How do I mute an ocarina?
Musical instruments can often be annoying to other people, and you may want to mute an ocarina in order to practise quietly.
You can mute an ocarina by blowing it very softly. Ocarinas behave differently depending on how hard they are blown, and when blown very softly, before they start to break into their normal sounding mode, they produce a low volume squeaking sound. Normally an ocarina can sound in this way over its whole range, and reasonably in tune with itself, but up to a semitone flat of its usual pitch.
Some people have tried to augment this approach of muting an ocarina by partly covering the voicing with tape, or by folding a piece of paper such that it fits into the windway and partially blocks it. There are also devices on the market which aim to do the same by fitting over the mouthpiece. I don't advise using any of these options as they throw the ocarina out of tune and make it sound bad.

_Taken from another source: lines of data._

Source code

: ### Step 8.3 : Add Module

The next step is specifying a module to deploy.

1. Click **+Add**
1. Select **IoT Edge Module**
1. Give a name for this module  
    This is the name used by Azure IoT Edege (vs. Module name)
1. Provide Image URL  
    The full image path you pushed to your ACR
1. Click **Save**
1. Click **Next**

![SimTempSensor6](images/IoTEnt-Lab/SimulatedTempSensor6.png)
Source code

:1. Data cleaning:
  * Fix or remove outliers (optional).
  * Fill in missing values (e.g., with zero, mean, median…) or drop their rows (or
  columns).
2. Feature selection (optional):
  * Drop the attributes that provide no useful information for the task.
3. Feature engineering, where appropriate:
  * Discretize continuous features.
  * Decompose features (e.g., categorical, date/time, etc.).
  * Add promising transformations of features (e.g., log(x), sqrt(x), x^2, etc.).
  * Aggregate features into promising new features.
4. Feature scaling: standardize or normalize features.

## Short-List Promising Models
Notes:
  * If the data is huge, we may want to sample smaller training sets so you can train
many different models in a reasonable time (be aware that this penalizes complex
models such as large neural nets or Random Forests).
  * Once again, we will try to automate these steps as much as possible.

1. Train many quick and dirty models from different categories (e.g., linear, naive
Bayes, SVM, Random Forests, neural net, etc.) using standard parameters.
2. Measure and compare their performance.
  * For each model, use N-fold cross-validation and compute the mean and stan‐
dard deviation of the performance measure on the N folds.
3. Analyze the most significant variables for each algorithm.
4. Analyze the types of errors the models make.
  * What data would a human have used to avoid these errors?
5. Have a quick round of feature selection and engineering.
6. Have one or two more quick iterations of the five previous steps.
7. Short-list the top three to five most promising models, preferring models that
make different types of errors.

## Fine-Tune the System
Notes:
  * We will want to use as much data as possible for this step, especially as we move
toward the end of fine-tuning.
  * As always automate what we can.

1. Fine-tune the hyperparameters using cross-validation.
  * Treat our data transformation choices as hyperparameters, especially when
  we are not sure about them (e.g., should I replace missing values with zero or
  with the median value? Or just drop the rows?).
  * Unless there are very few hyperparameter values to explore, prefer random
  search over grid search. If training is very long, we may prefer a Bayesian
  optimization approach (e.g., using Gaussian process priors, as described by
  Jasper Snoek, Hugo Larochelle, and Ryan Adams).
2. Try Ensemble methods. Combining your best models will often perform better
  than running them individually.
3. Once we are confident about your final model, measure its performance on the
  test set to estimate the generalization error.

While you can play an ocarina quietly by blowing it softly, it will always be a compromise. An ocarina's pitch is closely tied to blowing pressure and doing this will affect intonation. An ocarina muted in this way is adequate for practising fingerings, but not much more than that. It is still important to practise anything you are going to play at normal pressure so you can learn to play in tune.
Ultimately, ocarinas are not well suited to muting. An ocarina can be made quieter when it is designed by making the chamber and voicing smaller, but there is a limit to this. As holes are opened more air is needed, so the player has to blow harder and this naturally causes more volume. You can only lower the pressure so much before the high notes start to sound really bad.
Muting an ocarina usually isn't that effective either as an ocarina's timbre is close to a pure sine wave. Sounds of this type are uncommon day to day, and stand out above ambient sounds. Even the approach of underblowing an ocarina to achieve a 'squeaking' tone is affected by this.
Ultimately, I think that the best way of muting an ocarina would be to develop a faithful electronic simulation of the instrument. You can't get much quieter than playing on headphones.